- Given information -
****
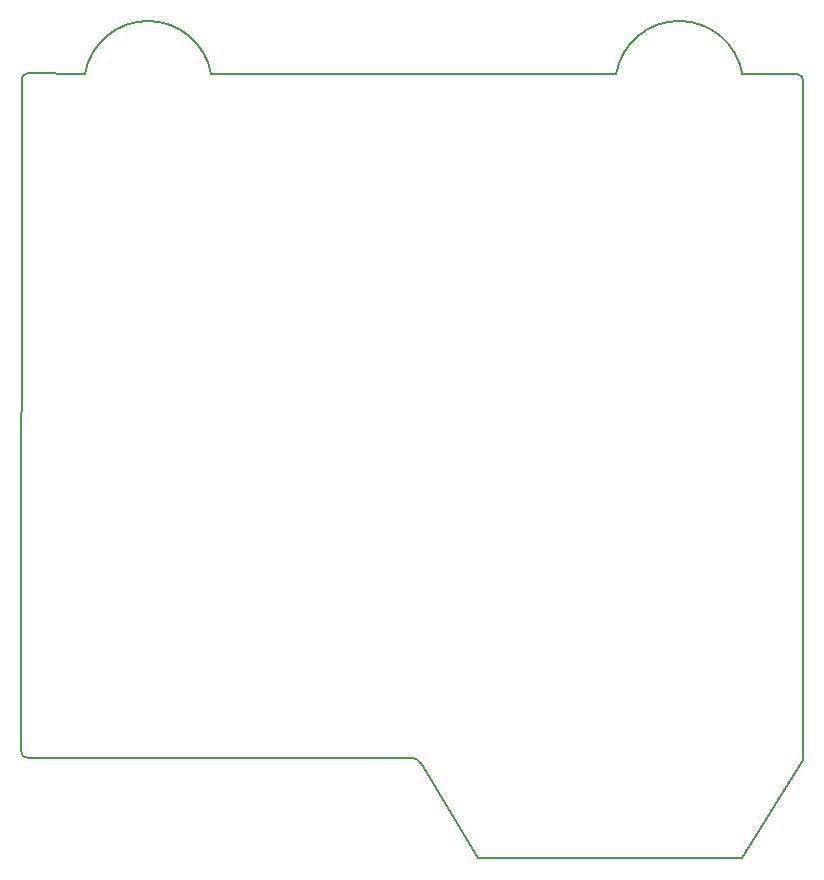
<source format=gbr>
G04 #@! TF.GenerationSoftware,KiCad,Pcbnew,(5.0.0)*
G04 #@! TF.CreationDate,2018-11-08T10:35:27-05:00*
G04 #@! TF.ProjectId,Tarjeta de potencia con moc,5461726A65746120646520706F74656E,rev?*
G04 #@! TF.SameCoordinates,Original*
G04 #@! TF.FileFunction,Profile,NP*
%FSLAX46Y46*%
G04 Gerber Fmt 4.6, Leading zero omitted, Abs format (unit mm)*
G04 Created by KiCad (PCBNEW (5.0.0)) date 11/08/18 10:35:27*
%MOMM*%
%LPD*%
G01*
G04 APERTURE LIST*
%ADD10C,0.200000*%
G04 APERTURE END LIST*
D10*
X80247054Y-85384224D02*
G75*
G03X79565500Y-84963000I-681554J-340776D01*
G01*
X47053500Y-84963000D02*
G75*
G02X46418500Y-84328000I0J635000D01*
G01*
X46482000Y-27495500D02*
G75*
G02X46990000Y-26987500I508000J0D01*
G01*
X112141000Y-27051000D02*
G75*
G02X112649000Y-27559000I0J-508000D01*
G01*
X51849547Y-27022516D02*
G75*
G02X62534800Y-27076400I5337950J-954291D01*
G01*
X96821260Y-27024973D02*
G75*
G02X107505500Y-27051000I5339846J-946545D01*
G01*
X46418500Y-84328000D02*
X46482000Y-27495500D01*
X79565500Y-84963000D02*
X47053500Y-84963000D01*
X85090000Y-93408500D02*
X80264000Y-85407500D01*
X107505500Y-93408500D02*
X85090000Y-93408500D01*
X112649000Y-85090000D02*
X107505500Y-93408500D01*
X112649000Y-27559000D02*
X112649000Y-85090000D01*
X107505500Y-27051000D02*
X112141000Y-27051000D01*
X62534800Y-27076400D02*
X96824800Y-27025600D01*
X46990000Y-26987500D02*
X51854100Y-27023060D01*
M02*

</source>
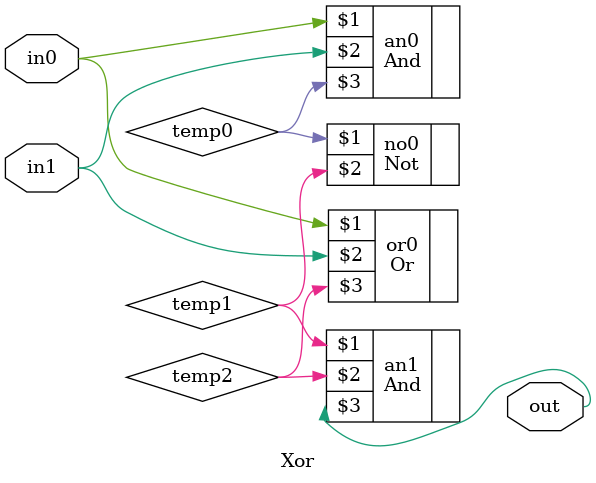
<source format=v>
module Xor(in0, in1, out);
input in0, in1;
output out;

And an0(in0, in1, temp0);
Not no0(temp0, temp1);
Or or0(in0, in1, temp2);
And an1(temp1, temp2, out);

endmodule
</source>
****
Leave the pictures out. Extract exactly the lines running from the one with "X107505500Y-93408500D02*" through the last entry, both ends included.

X107505500Y-93408500D02*
X85090000Y-93408500D01*
X112649000Y-85090000D02*
X107505500Y-93408500D01*
X112649000Y-27559000D02*
X112649000Y-85090000D01*
X107505500Y-27051000D02*
X112141000Y-27051000D01*
X62534800Y-27076400D02*
X96824800Y-27025600D01*
X46990000Y-26987500D02*
X51854100Y-27023060D01*
M02*

</source>
<source format=v>
module Xor(in0, in1, out);
input in0, in1;
output out;

And an0(in0, in1, temp0);
Not no0(temp0, temp1);
Or or0(in0, in1, temp2);
And an1(temp1, temp2, out);

endmodule
</source>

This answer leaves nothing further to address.